» THE PROBLEM: The records are to be repeated exactly, and any images in them are to be dropped.

= Beginning of Section =

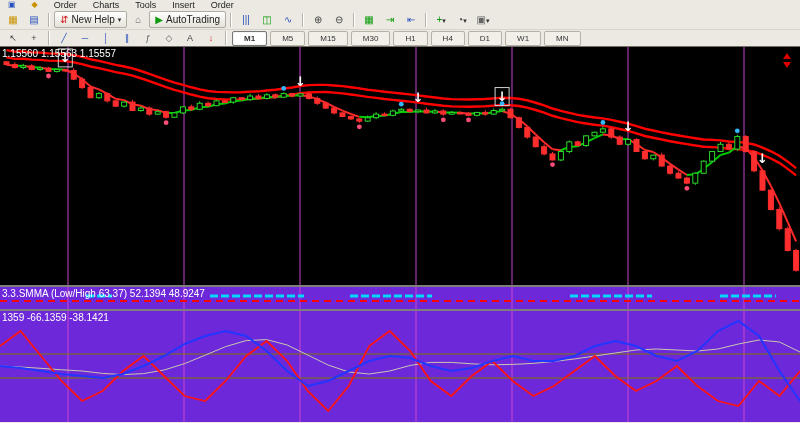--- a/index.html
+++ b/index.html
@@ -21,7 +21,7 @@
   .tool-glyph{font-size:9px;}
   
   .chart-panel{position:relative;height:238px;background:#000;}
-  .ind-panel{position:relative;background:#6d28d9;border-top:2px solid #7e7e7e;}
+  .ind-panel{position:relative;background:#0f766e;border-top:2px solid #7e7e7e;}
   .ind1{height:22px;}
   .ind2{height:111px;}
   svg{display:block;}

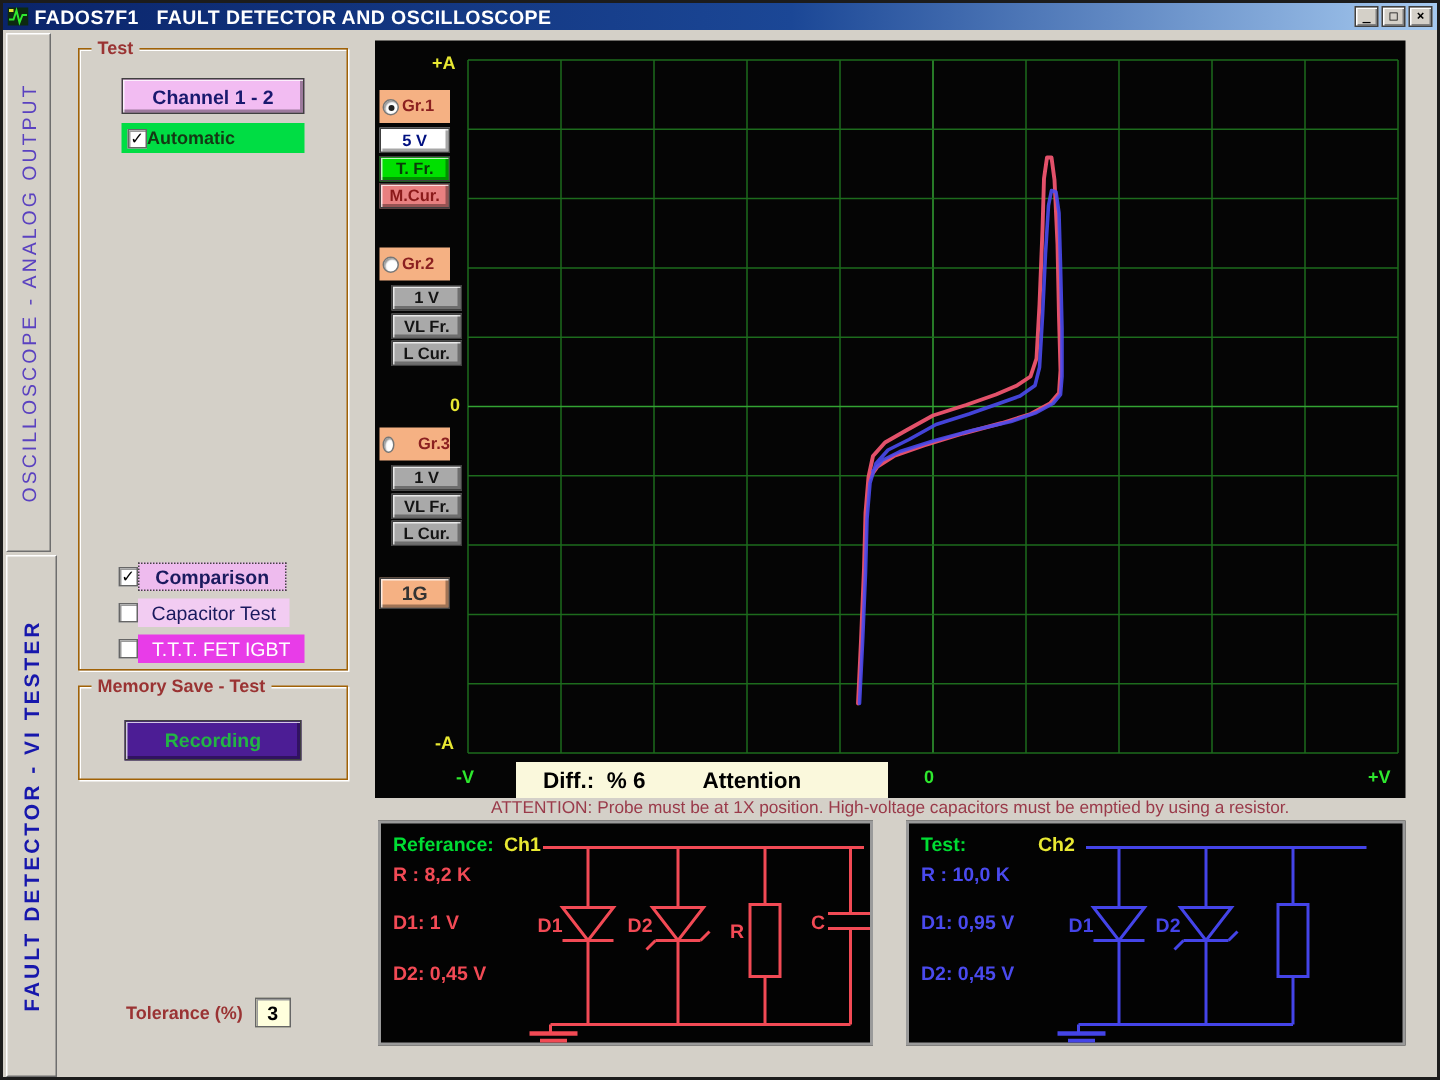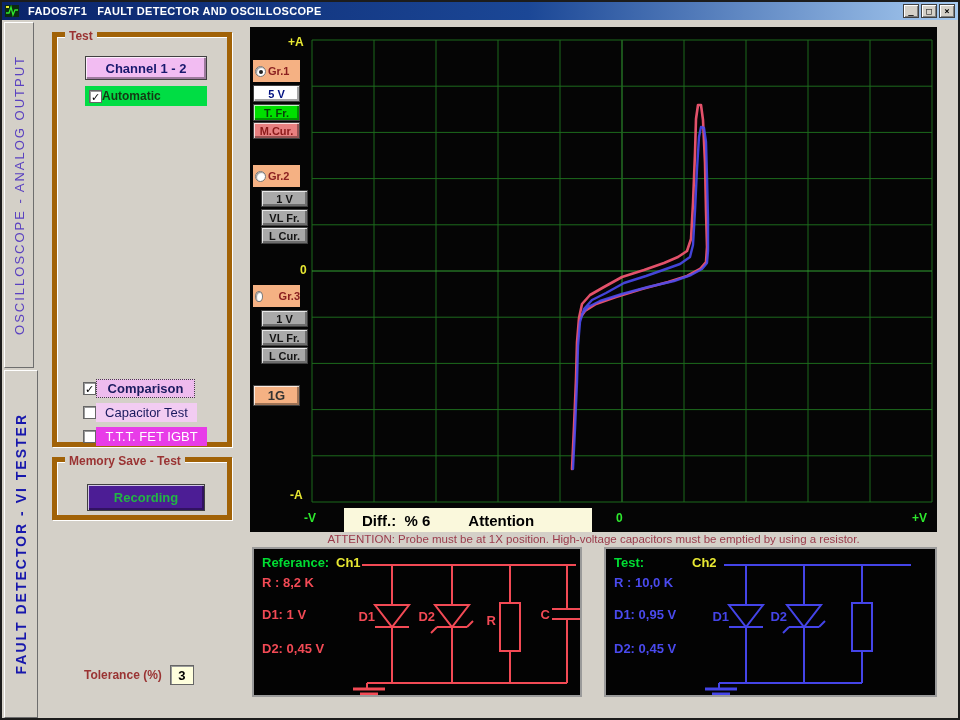--- a/index.html
+++ b/index.html
@@ -11,7 +11,7 @@
   .titlebar { position:absolute; left:0; top:0; width:956px; height:18px;
     background:linear-gradient(90deg,#0a246a 0%,#1b4796 55%,#a6caf0 100%);
     display:flex; align-items:center; padding:0 3px; }
-  .titlebar .title { color:#fff; font-size:11px; font-weight:bold; margin-left:9px;
+  .titlebar .title { color:#fff; font-size:13px; font-weight:bold; margin-left:4px;
     white-space:pre; flex:1; letter-spacing:.3px; }
   .win-btn { width:16px; height:14px; background:#d4d0c8; border:1px solid #404040;
     box-shadow:inset 1px 1px 0 #fff, inset -1px -1px 0 #808080;

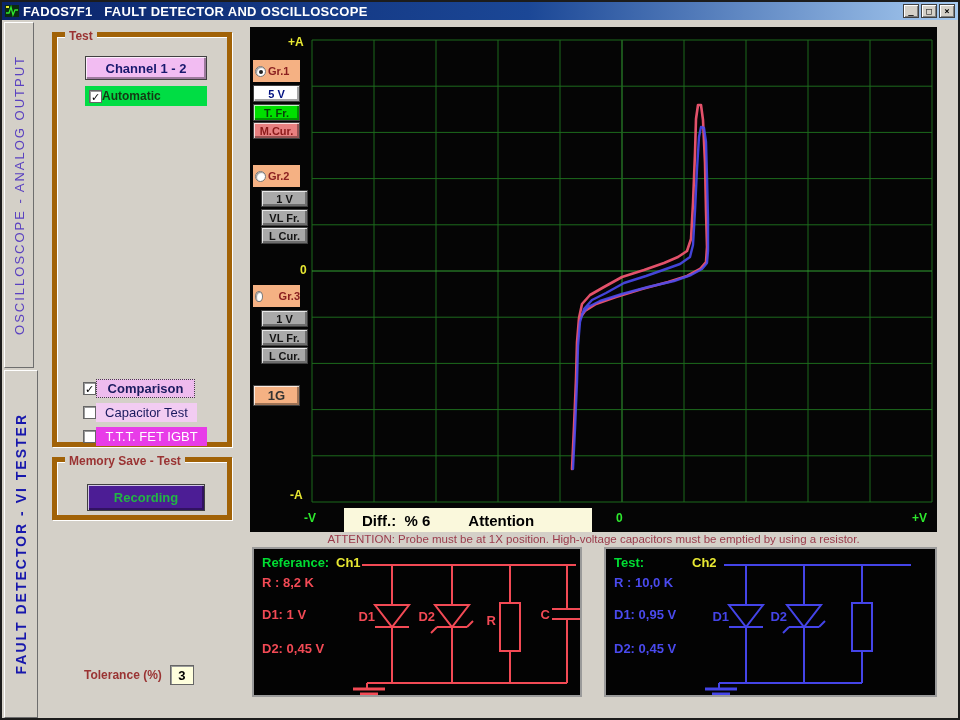--- a/index.html
+++ b/index.html
@@ -31,7 +31,7 @@
   .tab-fd span { color:#1717ac; font-size:14px; font-weight:bold; }
 
   
-  .groupbox { position:absolute; border:5px solid #a16207;
+  .groupbox { position:absolute; border:1px solid #a16207;
     box-shadow:inset 1px 1px 0 #ffffff, 1px 1px 0 #ffffff; }
   .groupbox .legend { position:absolute; top:-8px; left:8px; background:#d4d0c8;
     padding:0 4px; font-size:12px; font-weight:bold; color:#9a3333; }

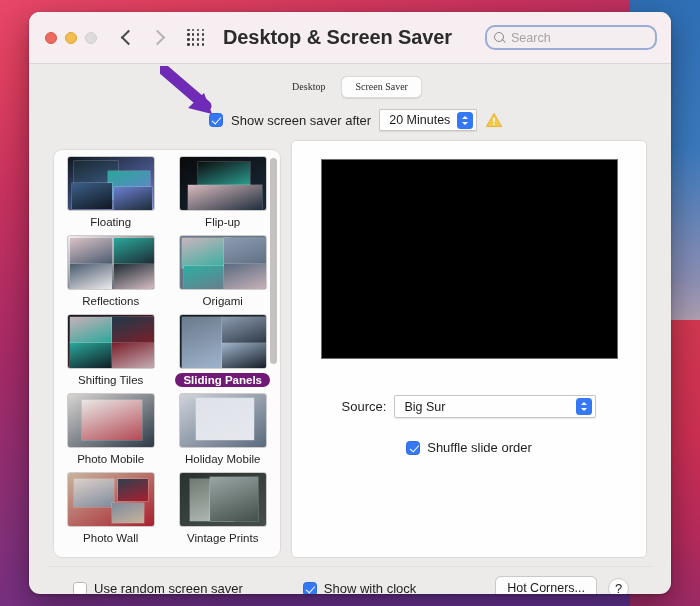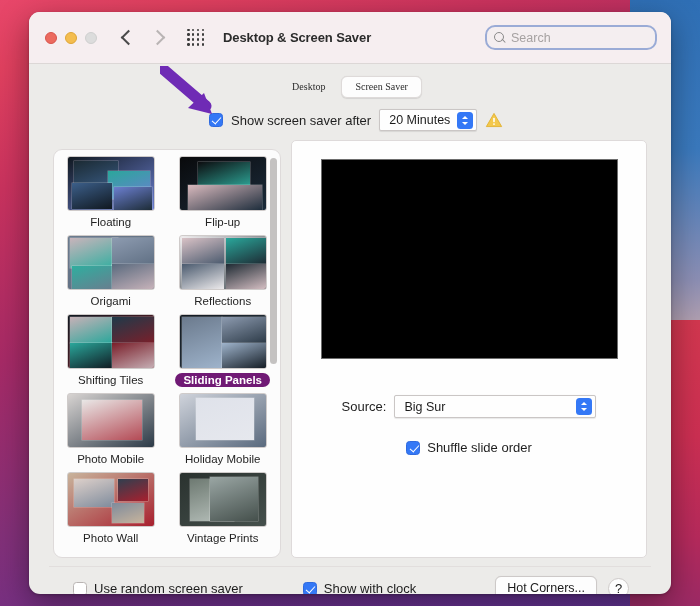--- a/index.html
+++ b/index.html
@@ -74,7 +74,7 @@
 
   .win-title {
     margin-left: 18px;
-    font-size: 13px; font-weight: bold; color: #2b2b2b;
+    font-size: 20px; font-weight: bold; color: #2b2b2b;
     letter-spacing: -.1px;
   }
 

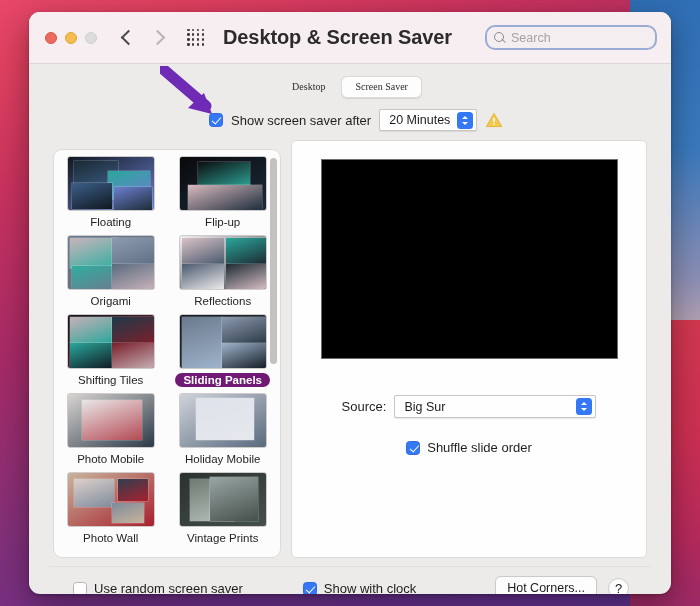--- a/index.html
+++ b/index.html
@@ -337,6 +337,15 @@
                 <div class="saver-name">Flip-up</div>
               </div>
               <div class="saver">
+                <div class="thumb" style="background: linear-gradient(150deg, rgb(241, 238, 239), rgb(30, 42, 51));">
+                  <div class="tile" style="left: 2px; top: 2px; width: 42px; height: 26px; background: linear-gradient(160deg, rgb(217, 194, 198), rgb(74, 90, 110)); box-shadow: rgba(255, 255, 255, 0.35) 0px 0px 0px 0.5px;"></div>
+                  <div class="tile" style="left: 46px; top: 2px; width: 40px; height: 26px; background: linear-gradient(160deg, rgb(42, 167, 155), rgb(30, 42, 51)); box-shadow: rgba(255, 255, 255, 0.35) 0px 0px 0px 0.5px;"></div>
+                  <div class="tile" style="left: 2px; top: 28px; width: 42px; height: 26px; background: linear-gradient(160deg, rgb(74, 90, 110), rgb(241, 238, 239)); box-shadow: rgba(255, 255, 255, 0.35) 0px 0px 0px 0.5px;"></div>
+                  <div class="tile" style="left: 46px; top: 28px; width: 40px; height: 26px; background: linear-gradient(160deg, rgb(30, 42, 51), rgb(217, 194, 198)); box-shadow: rgba(255, 255, 255, 0.35) 0px 0px 0px 0.5px;"></div>
+                </div>
+                <div class="saver-name">Reflections</div>
+              </div>
+              <div class="saver">
                 <div class="thumb" style="background: linear-gradient(150deg, rgb(108, 123, 142), rgb(90, 106, 126));">
                   <div class="tile" style="left: 2px; top: 2px; width: 48px; height: 30px; background: linear-gradient(160deg, rgb(201, 180, 187), rgb(47, 174, 159)); box-shadow: rgba(255, 255, 255, 0.35) 0px 0px 0px 0.5px;"></div>
                   <div class="tile" style="left: 44px; top: 2px; width: 42px; height: 32px; background: linear-gradient(160deg, rgb(141, 155, 176), rgb(90, 106, 126)); box-shadow: rgba(255, 255, 255, 0.35) 0px 0px 0px 0.5px;"></div>
@@ -344,15 +353,6 @@
                   <div class="tile" style="left: 44px; top: 28px; width: 42px; height: 26px; background: linear-gradient(160deg, rgb(90, 106, 126), rgb(201, 180, 187)); box-shadow: rgba(255, 255, 255, 0.35) 0px 0px 0px 0.5px;"></div>
                 </div>
                 <div class="saver-name">Origami</div>
-              </div>
-              <div class="saver">
-                <div class="thumb" style="background: linear-gradient(150deg, rgb(241, 238, 239), rgb(30, 42, 51));">
-                  <div class="tile" style="left: 2px; top: 2px; width: 42px; height: 26px; background: linear-gradient(160deg, rgb(217, 194, 198), rgb(74, 90, 110)); box-shadow: rgba(255, 255, 255, 0.35) 0px 0px 0px 0.5px;"></div>
-                  <div class="tile" style="left: 46px; top: 2px; width: 40px; height: 26px; background: linear-gradient(160deg, rgb(42, 167, 155), rgb(30, 42, 51)); box-shadow: rgba(255, 255, 255, 0.35) 0px 0px 0px 0.5px;"></div>
-                  <div class="tile" style="left: 2px; top: 28px; width: 42px; height: 26px; background: linear-gradient(160deg, rgb(74, 90, 110), rgb(241, 238, 239)); box-shadow: rgba(255, 255, 255, 0.35) 0px 0px 0px 0.5px;"></div>
-                  <div class="tile" style="left: 46px; top: 28px; width: 40px; height: 26px; background: linear-gradient(160deg, rgb(30, 42, 51), rgb(217, 194, 198)); box-shadow: rgba(255, 255, 255, 0.35) 0px 0px 0px 0.5px;"></div>
-                </div>
-                <div class="saver-name">Reflections</div>
               </div>
               <div class="saver">
                 <div class="thumb" style="background: linear-gradient(150deg, rgb(16, 24, 32), rgb(122, 31, 42));">

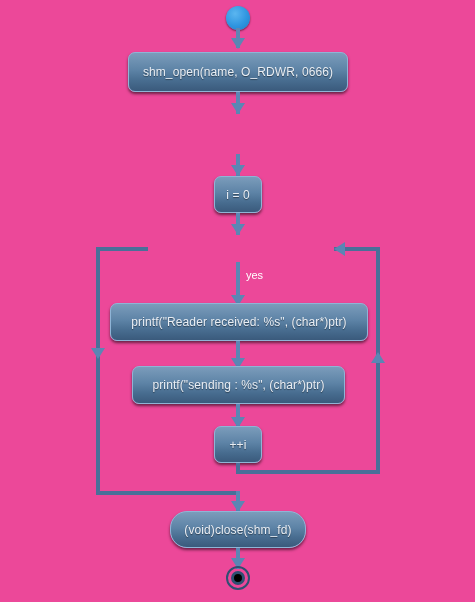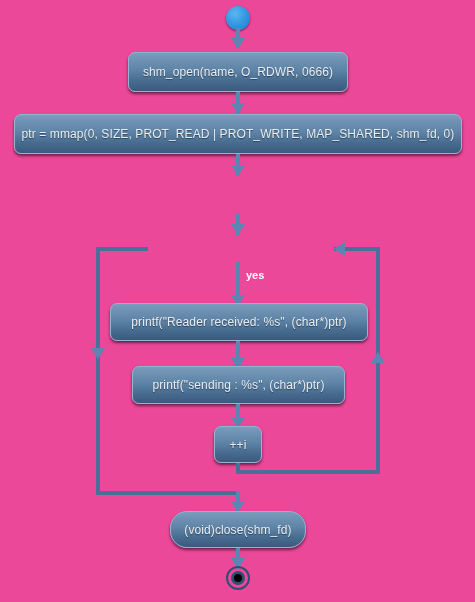--- a/index.html
+++ b/index.html
@@ -137,9 +137,6 @@
   <div class="vline light" style="left:236px; top:92px; width:4px; height:22px;"></div>
   <div class="arrow-down" style="left:231px; top:103px;"></div>
 
-  <div class="node" style="left:14px; top:114px; width:448px; height:40px;">
-    <span>ptr = mmap(0, SIZE, PROT_READ | PROT_WRITE, MAP_SHARED, shm_fd, 0)</span>
-  </div>
 
   <div class="vline light" style="left:236px; top:154px; width:4px; height:22px;"></div>
   <div class="arrow-down" style="left:231px; top:165px;"></div>

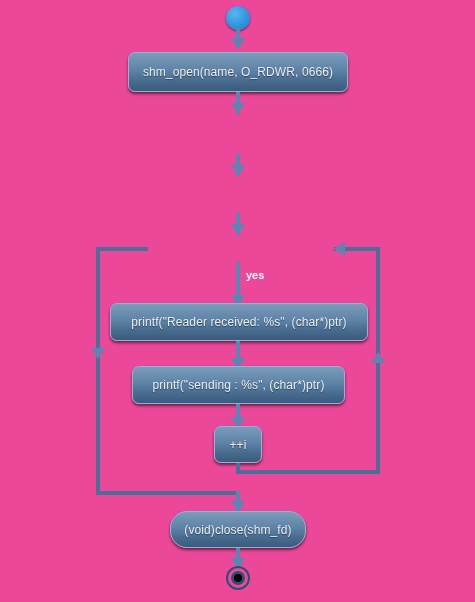--- a/index.html
+++ b/index.html
@@ -141,6 +141,9 @@
   <div class="vline light" style="left:236px; top:154px; width:4px; height:22px;"></div>
   <div class="arrow-down" style="left:231px; top:165px;"></div>
 
+  <div class="node" style="left:214px; top:176px; width:48px; height:37px;">
+    <span>i = 0</span>
+  </div>
 
   <div class="vline light" style="left:236px; top:213px; width:4px; height:22px;"></div>
   <div class="arrow-down" style="left:231px; top:224px;"></div>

= End of Section =

» OUTPUT FOR THIS EXERCISE:
--- a/index.html
+++ b/index.html
@@ -21,7 +21,7 @@
   .tool-glyph{font-size:9px;}
   
   .chart-panel{position:relative;height:238px;background:#000;}
-  .ind-panel{position:relative;background:#6d28d9;border-top:2px solid #7e7e7e;}
+  .ind-panel{position:relative;background:#0f766e;border-top:2px solid #7e7e7e;}
   .ind1{height:22px;}
   .ind2{height:111px;}
   svg{display:block;}

--- a/index.html
+++ b/index.html
@@ -11,7 +11,7 @@
   .titlebar { position:absolute; left:0; top:0; width:956px; height:18px;
     background:linear-gradient(90deg,#0a246a 0%,#1b4796 55%,#a6caf0 100%);
     display:flex; align-items:center; padding:0 3px; }
-  .titlebar .title { color:#fff; font-size:11px; font-weight:bold; margin-left:9px;
+  .titlebar .title { color:#fff; font-size:13px; font-weight:bold; margin-left:4px;
     white-space:pre; flex:1; letter-spacing:.3px; }
   .win-btn { width:16px; height:14px; background:#d4d0c8; border:1px solid #404040;
     box-shadow:inset 1px 1px 0 #fff, inset -1px -1px 0 #808080;

--- a/index.html
+++ b/index.html
@@ -31,7 +31,7 @@
   .tab-fd span { color:#1717ac; font-size:14px; font-weight:bold; }
 
   
-  .groupbox { position:absolute; border:5px solid #a16207;
+  .groupbox { position:absolute; border:1px solid #a16207;
     box-shadow:inset 1px 1px 0 #ffffff, 1px 1px 0 #ffffff; }
   .groupbox .legend { position:absolute; top:-8px; left:8px; background:#d4d0c8;
     padding:0 4px; font-size:12px; font-weight:bold; color:#9a3333; }

--- a/index.html
+++ b/index.html
@@ -74,7 +74,7 @@
 
   .win-title {
     margin-left: 18px;
-    font-size: 13px; font-weight: bold; color: #2b2b2b;
+    font-size: 20px; font-weight: bold; color: #2b2b2b;
     letter-spacing: -.1px;
   }
 

--- a/index.html
+++ b/index.html
@@ -337,6 +337,15 @@
                 <div class="saver-name">Flip-up</div>
               </div>
               <div class="saver">
+                <div class="thumb" style="background: linear-gradient(150deg, rgb(241, 238, 239), rgb(30, 42, 51));">
+                  <div class="tile" style="left: 2px; top: 2px; width: 42px; height: 26px; background: linear-gradient(160deg, rgb(217, 194, 198), rgb(74, 90, 110)); box-shadow: rgba(255, 255, 255, 0.35) 0px 0px 0px 0.5px;"></div>
+                  <div class="tile" style="left: 46px; top: 2px; width: 40px; height: 26px; background: linear-gradient(160deg, rgb(42, 167, 155), rgb(30, 42, 51)); box-shadow: rgba(255, 255, 255, 0.35) 0px 0px 0px 0.5px;"></div>
+                  <div class="tile" style="left: 2px; top: 28px; width: 42px; height: 26px; background: linear-gradient(160deg, rgb(74, 90, 110), rgb(241, 238, 239)); box-shadow: rgba(255, 255, 255, 0.35) 0px 0px 0px 0.5px;"></div>
+                  <div class="tile" style="left: 46px; top: 28px; width: 40px; height: 26px; background: linear-gradient(160deg, rgb(30, 42, 51), rgb(217, 194, 198)); box-shadow: rgba(255, 255, 255, 0.35) 0px 0px 0px 0.5px;"></div>
+                </div>
+                <div class="saver-name">Reflections</div>
+              </div>
+              <div class="saver">
                 <div class="thumb" style="background: linear-gradient(150deg, rgb(108, 123, 142), rgb(90, 106, 126));">
                   <div class="tile" style="left: 2px; top: 2px; width: 48px; height: 30px; background: linear-gradient(160deg, rgb(201, 180, 187), rgb(47, 174, 159)); box-shadow: rgba(255, 255, 255, 0.35) 0px 0px 0px 0.5px;"></div>
                   <div class="tile" style="left: 44px; top: 2px; width: 42px; height: 32px; background: linear-gradient(160deg, rgb(141, 155, 176), rgb(90, 106, 126)); box-shadow: rgba(255, 255, 255, 0.35) 0px 0px 0px 0.5px;"></div>
@@ -344,15 +353,6 @@
                   <div class="tile" style="left: 44px; top: 28px; width: 42px; height: 26px; background: linear-gradient(160deg, rgb(90, 106, 126), rgb(201, 180, 187)); box-shadow: rgba(255, 255, 255, 0.35) 0px 0px 0px 0.5px;"></div>
                 </div>
                 <div class="saver-name">Origami</div>
-              </div>
-              <div class="saver">
-                <div class="thumb" style="background: linear-gradient(150deg, rgb(241, 238, 239), rgb(30, 42, 51));">
-                  <div class="tile" style="left: 2px; top: 2px; width: 42px; height: 26px; background: linear-gradient(160deg, rgb(217, 194, 198), rgb(74, 90, 110)); box-shadow: rgba(255, 255, 255, 0.35) 0px 0px 0px 0.5px;"></div>
-                  <div class="tile" style="left: 46px; top: 2px; width: 40px; height: 26px; background: linear-gradient(160deg, rgb(42, 167, 155), rgb(30, 42, 51)); box-shadow: rgba(255, 255, 255, 0.35) 0px 0px 0px 0.5px;"></div>
-                  <div class="tile" style="left: 2px; top: 28px; width: 42px; height: 26px; background: linear-gradient(160deg, rgb(74, 90, 110), rgb(241, 238, 239)); box-shadow: rgba(255, 255, 255, 0.35) 0px 0px 0px 0.5px;"></div>
-                  <div class="tile" style="left: 46px; top: 28px; width: 40px; height: 26px; background: linear-gradient(160deg, rgb(30, 42, 51), rgb(217, 194, 198)); box-shadow: rgba(255, 255, 255, 0.35) 0px 0px 0px 0.5px;"></div>
-                </div>
-                <div class="saver-name">Reflections</div>
               </div>
               <div class="saver">
                 <div class="thumb" style="background: linear-gradient(150deg, rgb(16, 24, 32), rgb(122, 31, 42));">

--- a/index.html
+++ b/index.html
@@ -137,9 +137,6 @@
   <div class="vline light" style="left:236px; top:92px; width:4px; height:22px;"></div>
   <div class="arrow-down" style="left:231px; top:103px;"></div>
 
-  <div class="node" style="left:14px; top:114px; width:448px; height:40px;">
-    <span>ptr = mmap(0, SIZE, PROT_READ | PROT_WRITE, MAP_SHARED, shm_fd, 0)</span>
-  </div>
 
   <div class="vline light" style="left:236px; top:154px; width:4px; height:22px;"></div>
   <div class="arrow-down" style="left:231px; top:165px;"></div>

--- a/index.html
+++ b/index.html
@@ -141,6 +141,9 @@
   <div class="vline light" style="left:236px; top:154px; width:4px; height:22px;"></div>
   <div class="arrow-down" style="left:231px; top:165px;"></div>
 
+  <div class="node" style="left:214px; top:176px; width:48px; height:37px;">
+    <span>i = 0</span>
+  </div>
 
   <div class="vline light" style="left:236px; top:213px; width:4px; height:22px;"></div>
   <div class="arrow-down" style="left:231px; top:224px;"></div>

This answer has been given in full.